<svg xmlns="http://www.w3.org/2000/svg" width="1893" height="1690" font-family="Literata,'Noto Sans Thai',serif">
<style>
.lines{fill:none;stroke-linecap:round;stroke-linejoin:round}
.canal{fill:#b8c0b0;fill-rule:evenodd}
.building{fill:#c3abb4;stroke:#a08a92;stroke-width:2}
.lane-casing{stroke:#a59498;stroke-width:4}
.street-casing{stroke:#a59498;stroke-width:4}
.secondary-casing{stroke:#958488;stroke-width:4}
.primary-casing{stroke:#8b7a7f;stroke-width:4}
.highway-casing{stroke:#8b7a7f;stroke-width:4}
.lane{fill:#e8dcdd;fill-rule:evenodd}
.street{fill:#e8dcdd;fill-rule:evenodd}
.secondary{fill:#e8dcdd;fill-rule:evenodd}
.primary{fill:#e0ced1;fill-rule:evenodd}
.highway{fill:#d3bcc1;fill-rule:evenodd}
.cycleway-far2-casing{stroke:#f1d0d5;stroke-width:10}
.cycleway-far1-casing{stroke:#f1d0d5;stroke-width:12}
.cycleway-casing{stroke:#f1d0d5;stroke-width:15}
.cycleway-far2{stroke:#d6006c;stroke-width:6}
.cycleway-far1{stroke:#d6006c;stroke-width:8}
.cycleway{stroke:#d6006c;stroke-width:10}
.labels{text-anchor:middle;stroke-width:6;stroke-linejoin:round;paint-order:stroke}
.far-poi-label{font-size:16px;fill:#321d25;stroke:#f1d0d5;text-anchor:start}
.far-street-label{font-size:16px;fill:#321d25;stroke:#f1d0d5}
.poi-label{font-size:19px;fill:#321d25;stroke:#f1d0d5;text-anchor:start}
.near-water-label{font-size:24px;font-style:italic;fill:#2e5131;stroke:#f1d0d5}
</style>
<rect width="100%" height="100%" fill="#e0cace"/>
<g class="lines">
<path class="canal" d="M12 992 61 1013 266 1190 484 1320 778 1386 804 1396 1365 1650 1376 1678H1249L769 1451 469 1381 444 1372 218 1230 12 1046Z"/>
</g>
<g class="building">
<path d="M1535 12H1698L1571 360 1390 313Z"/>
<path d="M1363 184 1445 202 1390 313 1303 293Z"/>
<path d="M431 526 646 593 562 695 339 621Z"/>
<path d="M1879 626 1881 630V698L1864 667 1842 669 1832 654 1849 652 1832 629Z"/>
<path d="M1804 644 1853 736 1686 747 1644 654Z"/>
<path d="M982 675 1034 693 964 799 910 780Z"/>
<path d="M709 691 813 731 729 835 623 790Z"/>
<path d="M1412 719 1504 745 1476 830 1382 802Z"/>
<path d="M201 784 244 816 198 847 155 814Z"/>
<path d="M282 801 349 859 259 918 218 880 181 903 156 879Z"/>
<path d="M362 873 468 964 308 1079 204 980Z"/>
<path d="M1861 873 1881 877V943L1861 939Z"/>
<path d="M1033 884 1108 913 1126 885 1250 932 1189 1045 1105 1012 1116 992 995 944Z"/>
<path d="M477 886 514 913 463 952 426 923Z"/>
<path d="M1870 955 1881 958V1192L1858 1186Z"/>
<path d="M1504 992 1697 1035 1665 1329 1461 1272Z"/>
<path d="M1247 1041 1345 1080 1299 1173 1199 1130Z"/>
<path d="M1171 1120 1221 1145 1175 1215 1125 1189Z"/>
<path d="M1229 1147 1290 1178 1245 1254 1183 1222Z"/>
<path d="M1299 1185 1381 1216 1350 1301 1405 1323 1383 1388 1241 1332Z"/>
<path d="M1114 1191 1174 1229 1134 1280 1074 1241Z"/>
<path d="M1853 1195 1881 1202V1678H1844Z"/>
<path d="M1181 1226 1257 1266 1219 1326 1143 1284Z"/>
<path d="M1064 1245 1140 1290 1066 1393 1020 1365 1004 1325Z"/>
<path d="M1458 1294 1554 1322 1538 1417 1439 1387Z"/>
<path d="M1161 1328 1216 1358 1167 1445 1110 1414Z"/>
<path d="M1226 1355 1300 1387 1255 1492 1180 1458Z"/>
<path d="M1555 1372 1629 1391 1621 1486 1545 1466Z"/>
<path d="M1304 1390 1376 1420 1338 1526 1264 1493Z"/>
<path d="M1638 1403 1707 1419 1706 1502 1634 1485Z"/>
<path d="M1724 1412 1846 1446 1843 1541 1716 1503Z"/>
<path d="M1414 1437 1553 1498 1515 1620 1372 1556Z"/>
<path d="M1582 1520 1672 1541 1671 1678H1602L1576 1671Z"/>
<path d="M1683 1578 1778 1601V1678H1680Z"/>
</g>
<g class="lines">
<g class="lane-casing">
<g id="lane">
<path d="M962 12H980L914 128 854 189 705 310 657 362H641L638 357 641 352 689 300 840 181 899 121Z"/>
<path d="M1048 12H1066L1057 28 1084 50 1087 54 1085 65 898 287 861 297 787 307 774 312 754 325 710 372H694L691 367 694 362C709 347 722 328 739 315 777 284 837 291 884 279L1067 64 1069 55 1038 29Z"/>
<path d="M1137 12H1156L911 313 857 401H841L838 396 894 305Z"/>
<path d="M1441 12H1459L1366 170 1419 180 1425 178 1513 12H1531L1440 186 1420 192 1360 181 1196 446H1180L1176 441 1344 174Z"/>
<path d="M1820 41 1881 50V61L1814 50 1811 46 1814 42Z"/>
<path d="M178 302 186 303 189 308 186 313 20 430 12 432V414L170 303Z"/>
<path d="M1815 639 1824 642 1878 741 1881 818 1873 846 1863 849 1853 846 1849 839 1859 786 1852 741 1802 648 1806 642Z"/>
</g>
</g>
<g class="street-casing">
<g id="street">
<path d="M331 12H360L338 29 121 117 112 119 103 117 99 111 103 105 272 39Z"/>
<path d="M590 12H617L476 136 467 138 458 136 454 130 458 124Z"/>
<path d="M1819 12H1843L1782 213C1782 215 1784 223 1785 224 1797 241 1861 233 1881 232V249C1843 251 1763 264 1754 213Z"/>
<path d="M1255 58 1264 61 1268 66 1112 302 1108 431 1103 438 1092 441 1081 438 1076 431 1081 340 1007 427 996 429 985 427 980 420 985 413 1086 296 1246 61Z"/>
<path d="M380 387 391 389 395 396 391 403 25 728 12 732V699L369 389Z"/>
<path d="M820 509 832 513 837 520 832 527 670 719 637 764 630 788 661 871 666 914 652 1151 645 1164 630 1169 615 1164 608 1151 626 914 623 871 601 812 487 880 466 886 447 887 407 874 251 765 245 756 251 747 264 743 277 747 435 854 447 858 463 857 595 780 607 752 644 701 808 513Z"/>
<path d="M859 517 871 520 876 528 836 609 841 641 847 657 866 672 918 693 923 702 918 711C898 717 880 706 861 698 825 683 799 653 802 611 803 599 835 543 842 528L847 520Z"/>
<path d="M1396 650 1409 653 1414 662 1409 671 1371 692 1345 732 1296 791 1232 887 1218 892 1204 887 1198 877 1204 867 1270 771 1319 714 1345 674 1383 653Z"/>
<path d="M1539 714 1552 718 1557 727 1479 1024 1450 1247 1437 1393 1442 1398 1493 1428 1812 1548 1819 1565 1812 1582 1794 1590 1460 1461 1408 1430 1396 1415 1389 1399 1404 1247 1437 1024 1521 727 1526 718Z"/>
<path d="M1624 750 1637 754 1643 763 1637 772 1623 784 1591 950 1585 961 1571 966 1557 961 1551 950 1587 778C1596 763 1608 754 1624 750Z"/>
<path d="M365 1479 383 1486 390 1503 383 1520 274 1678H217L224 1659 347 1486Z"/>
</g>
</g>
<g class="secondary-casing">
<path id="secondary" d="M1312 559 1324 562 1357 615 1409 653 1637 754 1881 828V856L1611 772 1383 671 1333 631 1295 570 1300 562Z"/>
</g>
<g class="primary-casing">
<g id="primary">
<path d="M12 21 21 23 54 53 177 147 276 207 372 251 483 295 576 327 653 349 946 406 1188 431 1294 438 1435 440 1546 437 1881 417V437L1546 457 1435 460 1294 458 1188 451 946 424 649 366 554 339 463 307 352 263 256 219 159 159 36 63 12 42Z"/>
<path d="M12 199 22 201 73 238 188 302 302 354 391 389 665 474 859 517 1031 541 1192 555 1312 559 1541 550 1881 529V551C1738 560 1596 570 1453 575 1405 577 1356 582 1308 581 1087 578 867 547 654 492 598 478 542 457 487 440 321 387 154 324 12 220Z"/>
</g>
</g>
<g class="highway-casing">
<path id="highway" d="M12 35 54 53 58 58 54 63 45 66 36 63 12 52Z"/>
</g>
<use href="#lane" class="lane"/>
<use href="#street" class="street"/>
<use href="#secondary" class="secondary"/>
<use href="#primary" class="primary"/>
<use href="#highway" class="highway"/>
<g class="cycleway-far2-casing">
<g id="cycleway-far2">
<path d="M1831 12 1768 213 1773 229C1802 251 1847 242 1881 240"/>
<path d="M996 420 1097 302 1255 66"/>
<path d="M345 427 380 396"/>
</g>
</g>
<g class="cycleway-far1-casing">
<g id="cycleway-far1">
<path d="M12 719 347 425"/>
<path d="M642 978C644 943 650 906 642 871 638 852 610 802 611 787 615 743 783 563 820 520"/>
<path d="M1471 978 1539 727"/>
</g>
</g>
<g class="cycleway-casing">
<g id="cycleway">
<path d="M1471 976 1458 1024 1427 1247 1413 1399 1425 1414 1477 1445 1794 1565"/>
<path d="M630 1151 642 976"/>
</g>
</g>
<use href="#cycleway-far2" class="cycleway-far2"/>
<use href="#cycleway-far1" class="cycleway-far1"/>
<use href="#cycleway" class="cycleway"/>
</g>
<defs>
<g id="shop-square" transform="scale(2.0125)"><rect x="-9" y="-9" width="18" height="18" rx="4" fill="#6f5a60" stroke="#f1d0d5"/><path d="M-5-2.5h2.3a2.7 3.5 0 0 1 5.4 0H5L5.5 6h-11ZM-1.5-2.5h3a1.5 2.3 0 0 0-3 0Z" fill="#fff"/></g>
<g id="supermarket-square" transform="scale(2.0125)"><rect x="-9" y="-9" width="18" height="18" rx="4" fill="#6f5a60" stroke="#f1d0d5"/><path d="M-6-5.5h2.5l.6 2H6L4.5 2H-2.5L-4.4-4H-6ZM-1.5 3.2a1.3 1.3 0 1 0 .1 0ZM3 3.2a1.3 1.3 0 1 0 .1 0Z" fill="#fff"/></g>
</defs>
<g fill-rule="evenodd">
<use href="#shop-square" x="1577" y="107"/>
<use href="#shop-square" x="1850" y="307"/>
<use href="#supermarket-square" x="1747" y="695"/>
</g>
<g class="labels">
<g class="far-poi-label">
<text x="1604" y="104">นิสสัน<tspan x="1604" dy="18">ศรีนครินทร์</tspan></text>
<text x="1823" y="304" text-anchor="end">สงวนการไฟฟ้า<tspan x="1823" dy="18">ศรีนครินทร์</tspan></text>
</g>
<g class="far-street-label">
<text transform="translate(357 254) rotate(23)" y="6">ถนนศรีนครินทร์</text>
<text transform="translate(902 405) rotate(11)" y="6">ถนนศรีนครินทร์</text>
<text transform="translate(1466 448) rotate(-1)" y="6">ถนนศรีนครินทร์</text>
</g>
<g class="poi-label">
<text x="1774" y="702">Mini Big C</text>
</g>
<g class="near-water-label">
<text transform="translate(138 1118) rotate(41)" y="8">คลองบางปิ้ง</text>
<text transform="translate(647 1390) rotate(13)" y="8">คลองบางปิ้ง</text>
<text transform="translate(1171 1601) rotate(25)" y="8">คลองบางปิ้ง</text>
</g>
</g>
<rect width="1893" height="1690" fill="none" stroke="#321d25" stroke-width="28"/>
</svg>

--

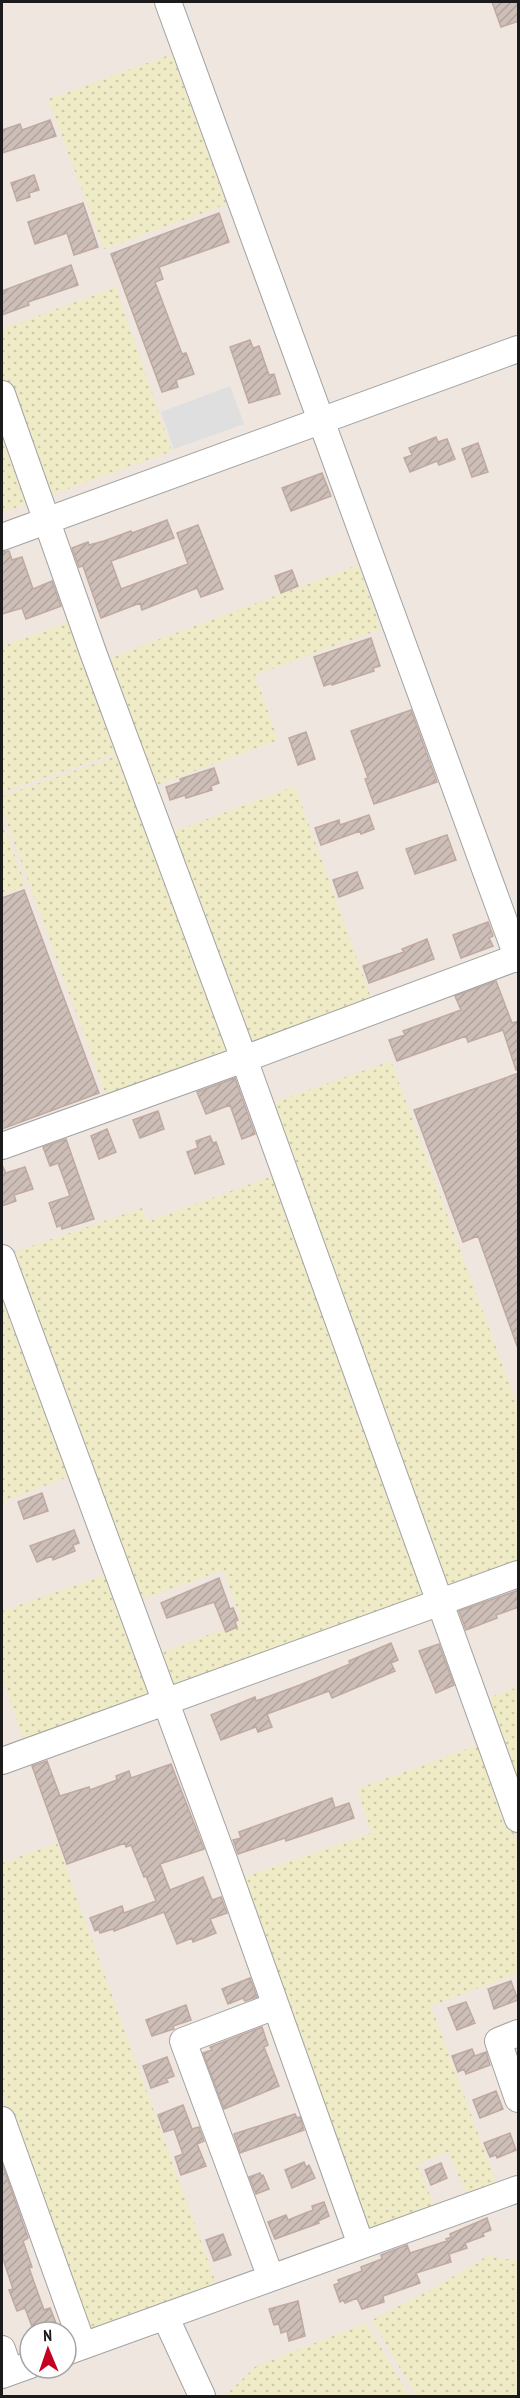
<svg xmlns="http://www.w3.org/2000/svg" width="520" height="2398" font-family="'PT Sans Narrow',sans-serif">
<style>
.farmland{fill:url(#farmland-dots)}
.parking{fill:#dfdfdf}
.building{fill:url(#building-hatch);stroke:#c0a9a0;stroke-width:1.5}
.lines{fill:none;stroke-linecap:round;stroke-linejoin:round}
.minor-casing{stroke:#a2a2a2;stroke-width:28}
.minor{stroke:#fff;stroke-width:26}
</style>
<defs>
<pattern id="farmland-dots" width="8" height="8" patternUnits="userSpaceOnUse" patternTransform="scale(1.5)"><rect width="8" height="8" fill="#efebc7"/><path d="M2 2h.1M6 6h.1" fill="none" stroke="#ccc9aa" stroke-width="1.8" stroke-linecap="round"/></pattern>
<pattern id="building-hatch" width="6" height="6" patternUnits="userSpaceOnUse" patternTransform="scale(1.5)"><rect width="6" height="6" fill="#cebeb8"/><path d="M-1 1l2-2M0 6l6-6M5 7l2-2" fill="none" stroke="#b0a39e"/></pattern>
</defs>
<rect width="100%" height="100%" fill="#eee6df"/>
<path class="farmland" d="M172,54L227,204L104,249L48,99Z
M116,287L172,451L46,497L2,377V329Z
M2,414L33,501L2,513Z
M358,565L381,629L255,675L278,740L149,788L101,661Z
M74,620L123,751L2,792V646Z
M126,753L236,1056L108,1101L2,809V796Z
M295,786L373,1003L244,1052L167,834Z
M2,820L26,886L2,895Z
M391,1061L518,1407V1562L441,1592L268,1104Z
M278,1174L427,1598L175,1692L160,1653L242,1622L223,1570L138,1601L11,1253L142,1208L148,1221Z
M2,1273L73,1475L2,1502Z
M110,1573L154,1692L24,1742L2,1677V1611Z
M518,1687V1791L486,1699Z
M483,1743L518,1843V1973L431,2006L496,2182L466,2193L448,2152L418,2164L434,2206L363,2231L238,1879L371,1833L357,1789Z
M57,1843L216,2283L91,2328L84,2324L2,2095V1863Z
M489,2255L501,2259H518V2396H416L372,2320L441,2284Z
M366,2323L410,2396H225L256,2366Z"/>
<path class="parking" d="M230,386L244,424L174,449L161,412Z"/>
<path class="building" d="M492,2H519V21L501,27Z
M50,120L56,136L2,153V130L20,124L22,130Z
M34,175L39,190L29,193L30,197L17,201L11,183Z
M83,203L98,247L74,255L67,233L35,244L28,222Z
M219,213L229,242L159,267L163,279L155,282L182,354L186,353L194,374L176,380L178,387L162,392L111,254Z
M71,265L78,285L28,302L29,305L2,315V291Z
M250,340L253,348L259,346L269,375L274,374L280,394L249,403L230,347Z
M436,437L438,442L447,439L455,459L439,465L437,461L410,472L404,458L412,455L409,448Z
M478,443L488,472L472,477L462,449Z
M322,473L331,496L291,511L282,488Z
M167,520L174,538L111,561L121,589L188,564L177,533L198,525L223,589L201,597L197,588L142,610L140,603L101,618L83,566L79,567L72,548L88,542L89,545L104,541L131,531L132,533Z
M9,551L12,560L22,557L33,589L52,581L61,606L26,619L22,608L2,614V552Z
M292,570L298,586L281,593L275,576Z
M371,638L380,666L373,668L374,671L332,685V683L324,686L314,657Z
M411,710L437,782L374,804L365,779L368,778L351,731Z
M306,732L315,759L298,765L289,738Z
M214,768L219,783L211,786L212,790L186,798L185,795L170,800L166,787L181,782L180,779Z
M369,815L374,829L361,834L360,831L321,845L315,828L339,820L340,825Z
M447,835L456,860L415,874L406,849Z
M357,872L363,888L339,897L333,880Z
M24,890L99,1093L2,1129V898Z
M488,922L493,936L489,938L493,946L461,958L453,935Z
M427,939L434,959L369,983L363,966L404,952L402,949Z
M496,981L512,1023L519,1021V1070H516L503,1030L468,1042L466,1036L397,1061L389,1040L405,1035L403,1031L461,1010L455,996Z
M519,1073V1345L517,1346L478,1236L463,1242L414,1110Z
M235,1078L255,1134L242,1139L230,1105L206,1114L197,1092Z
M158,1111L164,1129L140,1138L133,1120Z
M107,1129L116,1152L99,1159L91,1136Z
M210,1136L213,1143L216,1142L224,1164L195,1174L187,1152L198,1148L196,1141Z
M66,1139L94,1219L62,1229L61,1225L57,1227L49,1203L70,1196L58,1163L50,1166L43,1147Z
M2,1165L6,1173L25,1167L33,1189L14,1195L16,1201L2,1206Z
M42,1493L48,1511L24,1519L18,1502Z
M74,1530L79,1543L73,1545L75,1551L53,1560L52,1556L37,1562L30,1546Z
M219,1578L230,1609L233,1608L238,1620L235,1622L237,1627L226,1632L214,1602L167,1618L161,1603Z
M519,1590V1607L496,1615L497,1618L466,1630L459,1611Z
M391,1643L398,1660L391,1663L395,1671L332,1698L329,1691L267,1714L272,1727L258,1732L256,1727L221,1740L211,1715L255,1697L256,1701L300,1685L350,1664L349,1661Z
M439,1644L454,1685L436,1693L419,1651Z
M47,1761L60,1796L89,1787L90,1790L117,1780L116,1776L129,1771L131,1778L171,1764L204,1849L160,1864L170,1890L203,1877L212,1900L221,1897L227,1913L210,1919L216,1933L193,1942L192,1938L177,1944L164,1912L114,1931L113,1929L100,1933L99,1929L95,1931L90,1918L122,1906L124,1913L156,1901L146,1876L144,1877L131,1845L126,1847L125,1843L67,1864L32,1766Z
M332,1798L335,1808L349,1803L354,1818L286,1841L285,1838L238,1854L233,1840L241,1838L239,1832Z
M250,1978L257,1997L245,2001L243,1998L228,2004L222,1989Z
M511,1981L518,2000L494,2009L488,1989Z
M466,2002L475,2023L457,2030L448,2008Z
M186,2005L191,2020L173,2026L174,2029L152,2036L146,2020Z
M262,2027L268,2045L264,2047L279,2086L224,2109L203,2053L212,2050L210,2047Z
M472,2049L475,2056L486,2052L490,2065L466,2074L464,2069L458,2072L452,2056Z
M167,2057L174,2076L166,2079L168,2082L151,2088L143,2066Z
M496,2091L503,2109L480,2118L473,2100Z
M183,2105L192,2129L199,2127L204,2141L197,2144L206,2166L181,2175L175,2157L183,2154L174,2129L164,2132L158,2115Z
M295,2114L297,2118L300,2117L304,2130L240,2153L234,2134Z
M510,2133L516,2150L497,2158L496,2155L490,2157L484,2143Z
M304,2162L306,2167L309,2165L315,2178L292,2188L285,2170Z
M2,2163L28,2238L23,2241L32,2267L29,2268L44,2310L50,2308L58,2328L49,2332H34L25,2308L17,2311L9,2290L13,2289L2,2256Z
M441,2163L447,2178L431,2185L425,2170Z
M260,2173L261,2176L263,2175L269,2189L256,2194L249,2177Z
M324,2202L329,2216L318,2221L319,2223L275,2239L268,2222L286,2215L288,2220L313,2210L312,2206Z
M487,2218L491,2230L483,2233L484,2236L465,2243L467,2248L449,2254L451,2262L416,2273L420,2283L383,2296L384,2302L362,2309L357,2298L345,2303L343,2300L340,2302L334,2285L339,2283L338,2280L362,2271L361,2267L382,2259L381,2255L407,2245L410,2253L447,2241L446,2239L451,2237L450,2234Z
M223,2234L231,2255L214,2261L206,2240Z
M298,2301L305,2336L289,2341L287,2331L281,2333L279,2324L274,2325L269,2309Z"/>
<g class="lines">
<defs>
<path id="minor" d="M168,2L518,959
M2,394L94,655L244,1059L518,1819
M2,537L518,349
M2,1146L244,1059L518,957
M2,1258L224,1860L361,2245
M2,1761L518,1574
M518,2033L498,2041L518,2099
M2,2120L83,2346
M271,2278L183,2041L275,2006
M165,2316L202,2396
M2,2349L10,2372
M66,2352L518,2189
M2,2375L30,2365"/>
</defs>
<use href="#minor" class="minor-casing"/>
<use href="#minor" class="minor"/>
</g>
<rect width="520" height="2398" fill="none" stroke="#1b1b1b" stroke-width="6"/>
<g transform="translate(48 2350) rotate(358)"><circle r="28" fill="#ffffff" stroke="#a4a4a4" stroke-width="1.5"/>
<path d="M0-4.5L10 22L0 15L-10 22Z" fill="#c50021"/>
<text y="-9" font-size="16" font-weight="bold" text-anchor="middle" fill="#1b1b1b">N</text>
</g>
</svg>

§ Problem details:
List the lines of the records where "rule" occurs.

§ Task response:
.canal{fill:#b8c0b0;fill-rule:evenodd}
.lane{fill:#e8dcdd;fill-rule:evenodd}
.street{fill:#e8dcdd;fill-rule:evenodd}
.secondary{fill:#e8dcdd;fill-rule:evenodd}
.primary{fill:#e0ced1;fill-rule:evenodd}
.highway{fill:#d3bcc1;fill-rule:evenodd}
<g fill-rule="evenodd">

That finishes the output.